## INPUT RECORDS
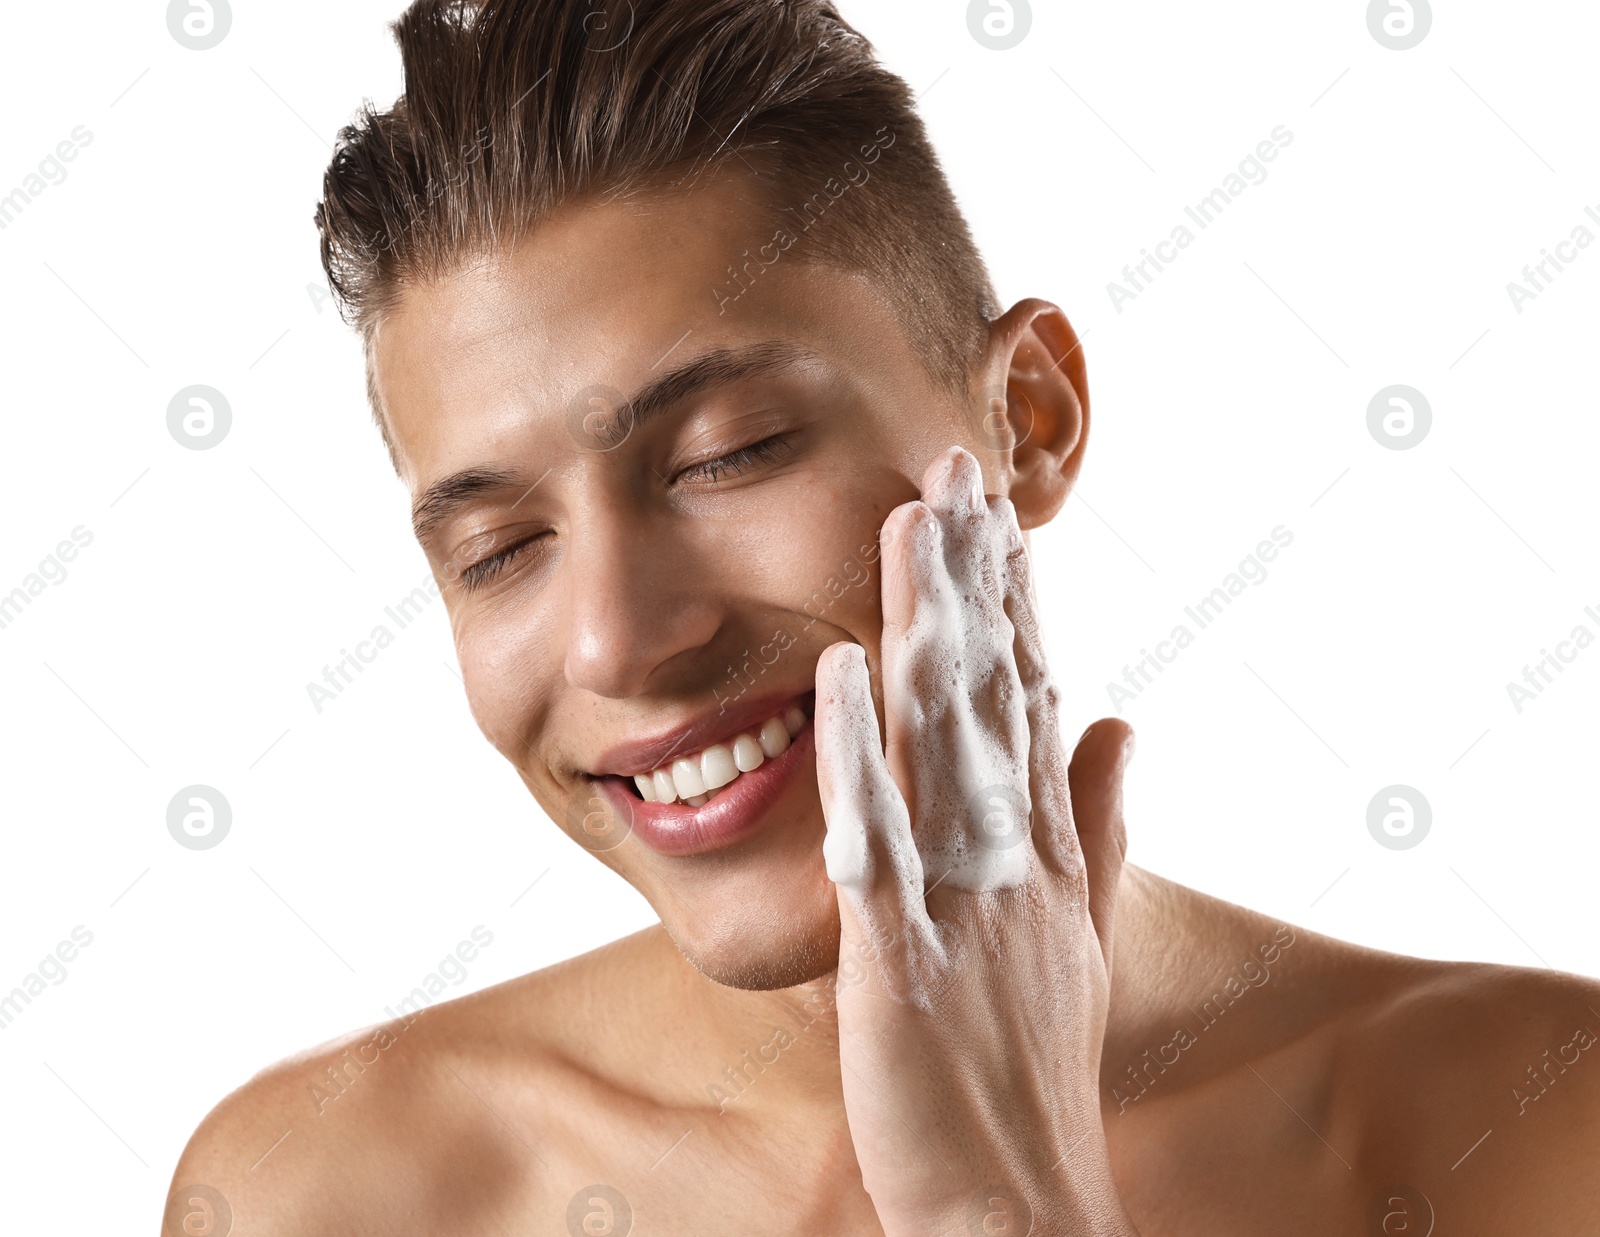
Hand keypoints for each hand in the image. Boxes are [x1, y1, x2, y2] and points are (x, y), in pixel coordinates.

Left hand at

---

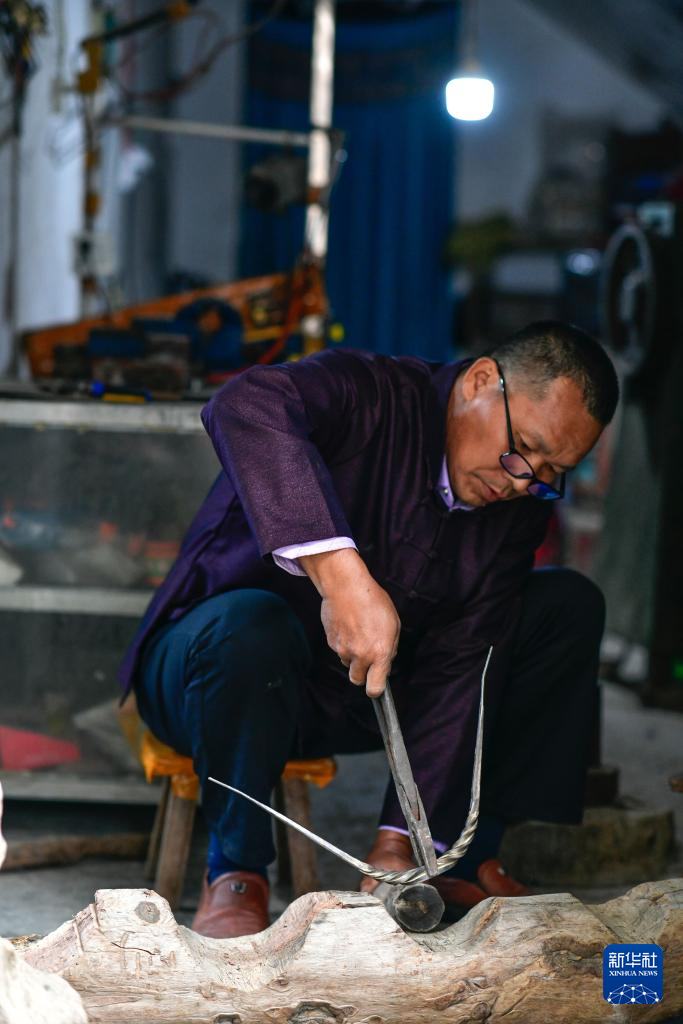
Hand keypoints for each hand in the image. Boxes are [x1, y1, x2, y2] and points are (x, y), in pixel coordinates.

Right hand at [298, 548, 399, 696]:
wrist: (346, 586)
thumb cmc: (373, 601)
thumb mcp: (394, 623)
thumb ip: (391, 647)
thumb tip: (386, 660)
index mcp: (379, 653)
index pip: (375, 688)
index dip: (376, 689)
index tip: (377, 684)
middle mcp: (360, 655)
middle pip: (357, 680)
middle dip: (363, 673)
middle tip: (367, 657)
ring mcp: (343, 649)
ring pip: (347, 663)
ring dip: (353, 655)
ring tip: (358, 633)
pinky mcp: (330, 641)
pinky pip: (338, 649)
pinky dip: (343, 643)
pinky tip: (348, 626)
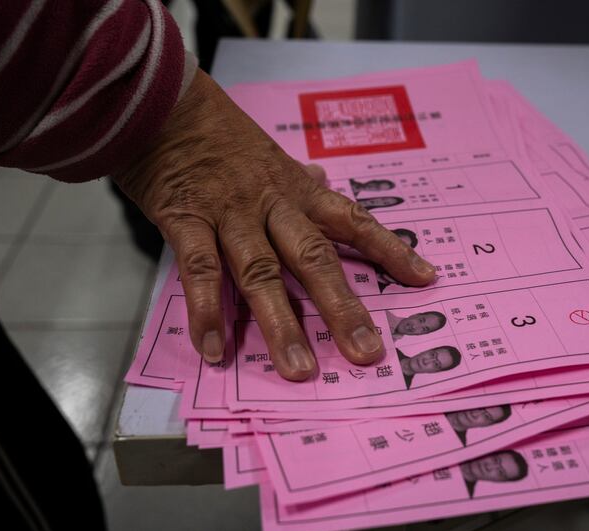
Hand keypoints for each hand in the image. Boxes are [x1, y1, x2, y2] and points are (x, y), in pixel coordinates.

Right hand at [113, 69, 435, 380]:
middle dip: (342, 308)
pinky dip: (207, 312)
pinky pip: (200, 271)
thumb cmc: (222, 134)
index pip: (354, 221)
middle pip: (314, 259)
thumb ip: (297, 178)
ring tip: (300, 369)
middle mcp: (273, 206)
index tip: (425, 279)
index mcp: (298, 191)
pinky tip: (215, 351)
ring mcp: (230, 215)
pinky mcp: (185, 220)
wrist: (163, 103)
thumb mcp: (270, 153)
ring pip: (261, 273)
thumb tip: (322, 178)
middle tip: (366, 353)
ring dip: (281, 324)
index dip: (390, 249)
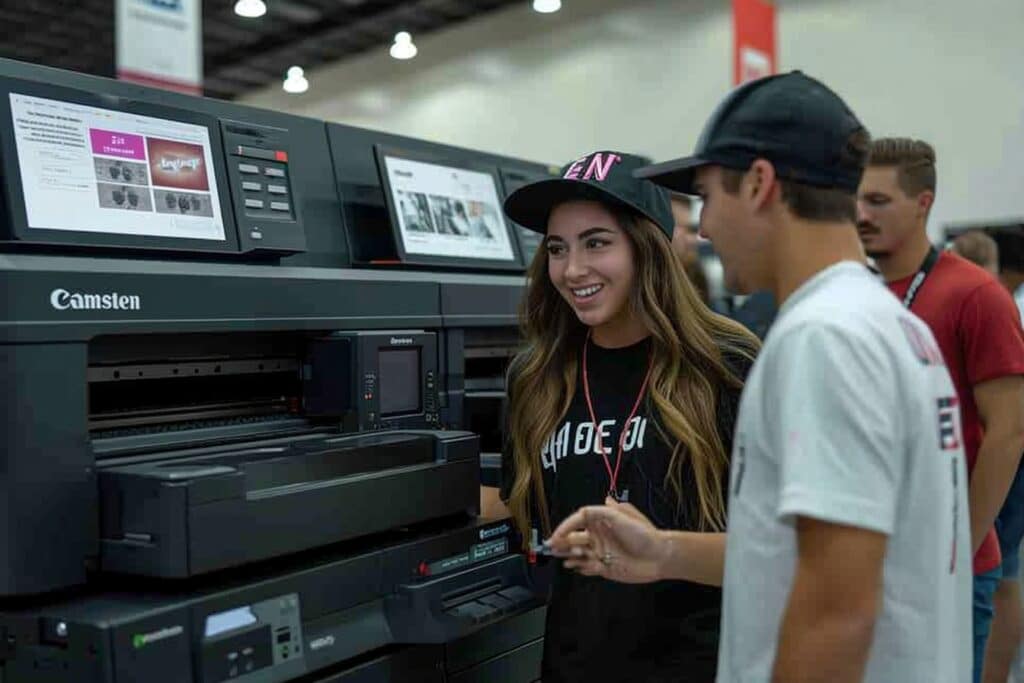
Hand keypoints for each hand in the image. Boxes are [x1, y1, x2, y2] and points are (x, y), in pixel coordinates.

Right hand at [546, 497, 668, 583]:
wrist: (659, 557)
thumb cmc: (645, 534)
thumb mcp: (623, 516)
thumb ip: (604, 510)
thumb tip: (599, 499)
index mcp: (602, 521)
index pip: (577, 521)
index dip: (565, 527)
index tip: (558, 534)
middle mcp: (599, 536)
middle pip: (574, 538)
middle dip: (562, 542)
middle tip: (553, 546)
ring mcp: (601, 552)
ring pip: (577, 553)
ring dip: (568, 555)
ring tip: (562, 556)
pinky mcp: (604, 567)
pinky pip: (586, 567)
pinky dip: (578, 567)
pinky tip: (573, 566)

## DESCRIPTION OF THE TASK
For this task, return exactly the stretch of the listing above from the line with "pinky pip: (200, 271)" through the line with "pinky tip: (573, 566)", inclusive and without pictures.

## THE COMPLETED TASK
pinky pip: (200, 271)
thumb cmc: (222, 134)
index pip: (354, 221)
middle pip: (314, 259)
thumb ip: (297, 178)
ring tip: (300, 369)
middle mcp: (273, 206)
index tip: (425, 279)
index mcp: (298, 191)
pinky tip: (215, 351)
ring mcp: (230, 215)
pinky mcp: (185, 220)
wrist: (163, 103)
thumb mcp: (270, 153)
ring pip: (261, 273)
thumb tip: (322, 178)
middle tip: (366, 353)
ring dip: (281, 324)
index dip: (390, 249)
Hand keypoints for each hand in the image. Boxes are [x1, y1, x2, y2] and points are (x, y), in pixel coordinates.

Right hand at [546, 497, 668, 583]:
wrist: (659, 557)
thumb cmc: (645, 534)
thumb mcp: (623, 516)
thumb ip: (604, 510)
thumb tip: (599, 499)
index mcp: (602, 521)
index pip: (577, 521)
index dip: (565, 527)
index tip: (558, 534)
middle mcp: (599, 536)
middle pip: (574, 538)
middle dip: (562, 542)
middle tip: (553, 546)
ring mcp: (601, 552)
ring pip: (577, 553)
ring dip: (568, 555)
ring tip: (562, 556)
pinky mcp: (604, 567)
pinky pip: (586, 567)
pinky dip: (578, 567)
pinky tip: (573, 566)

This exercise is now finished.